EXERCISE PROMPT:
Extract every line below that contains the word "surface".

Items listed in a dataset
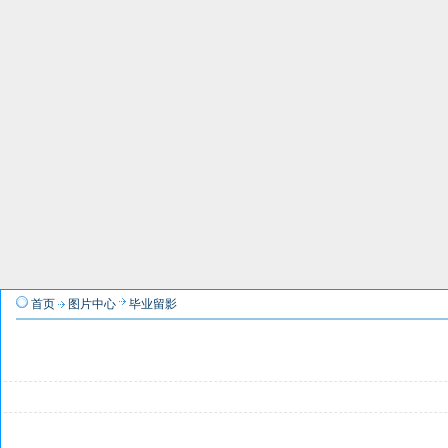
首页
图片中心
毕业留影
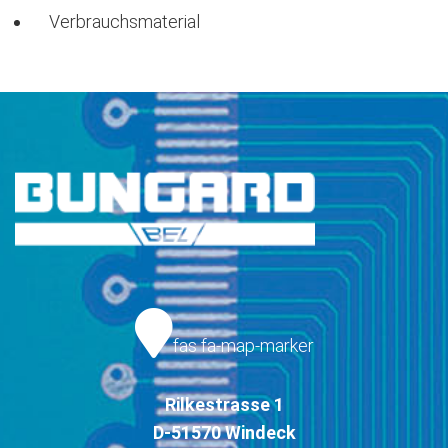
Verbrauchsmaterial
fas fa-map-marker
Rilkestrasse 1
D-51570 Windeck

---

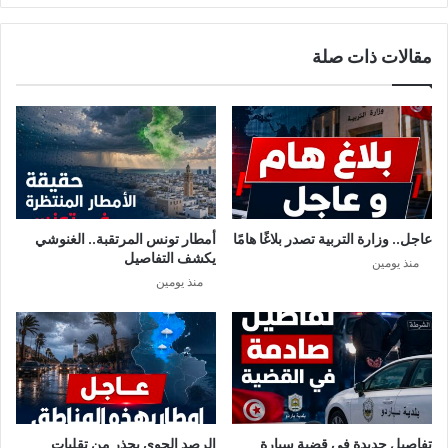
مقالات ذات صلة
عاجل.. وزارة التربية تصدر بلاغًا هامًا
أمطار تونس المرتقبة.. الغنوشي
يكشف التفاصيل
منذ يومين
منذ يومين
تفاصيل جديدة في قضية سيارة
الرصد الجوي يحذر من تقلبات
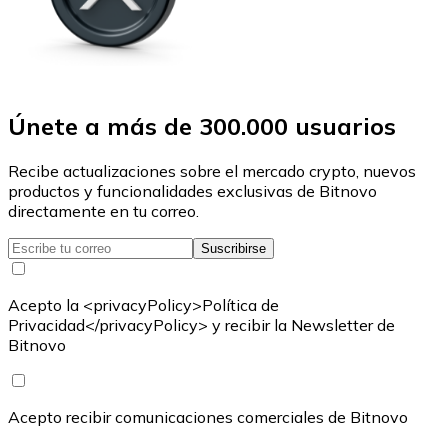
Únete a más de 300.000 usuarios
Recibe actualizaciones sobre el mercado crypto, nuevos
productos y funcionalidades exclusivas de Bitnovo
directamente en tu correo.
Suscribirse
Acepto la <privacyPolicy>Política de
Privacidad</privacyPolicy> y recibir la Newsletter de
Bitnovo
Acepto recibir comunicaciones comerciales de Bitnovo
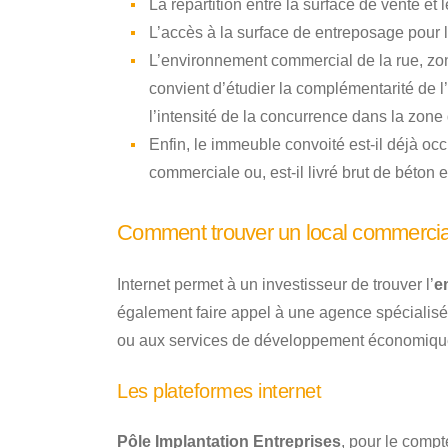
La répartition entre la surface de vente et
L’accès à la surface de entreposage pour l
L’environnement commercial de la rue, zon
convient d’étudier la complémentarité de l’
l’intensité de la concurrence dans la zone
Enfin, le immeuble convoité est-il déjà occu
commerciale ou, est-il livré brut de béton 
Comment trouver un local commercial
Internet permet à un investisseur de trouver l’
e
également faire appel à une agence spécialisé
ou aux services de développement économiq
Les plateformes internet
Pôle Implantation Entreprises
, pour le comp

* * *

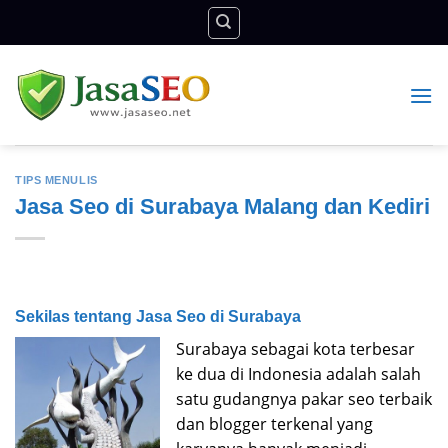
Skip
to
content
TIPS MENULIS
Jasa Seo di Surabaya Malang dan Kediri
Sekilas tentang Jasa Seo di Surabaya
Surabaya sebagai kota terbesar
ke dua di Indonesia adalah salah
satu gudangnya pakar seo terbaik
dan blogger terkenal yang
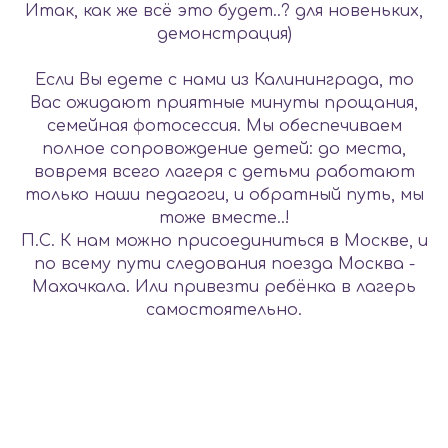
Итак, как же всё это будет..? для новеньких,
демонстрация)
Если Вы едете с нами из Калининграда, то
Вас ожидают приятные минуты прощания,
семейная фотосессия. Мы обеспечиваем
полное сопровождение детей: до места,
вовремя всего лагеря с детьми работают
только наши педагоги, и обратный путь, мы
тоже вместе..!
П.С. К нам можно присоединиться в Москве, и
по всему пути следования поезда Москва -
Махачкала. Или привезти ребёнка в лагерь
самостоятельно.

SOLVED PROBLEM:
La répartition entre la surface de vente et
L’accès à la surface de entreposage pour l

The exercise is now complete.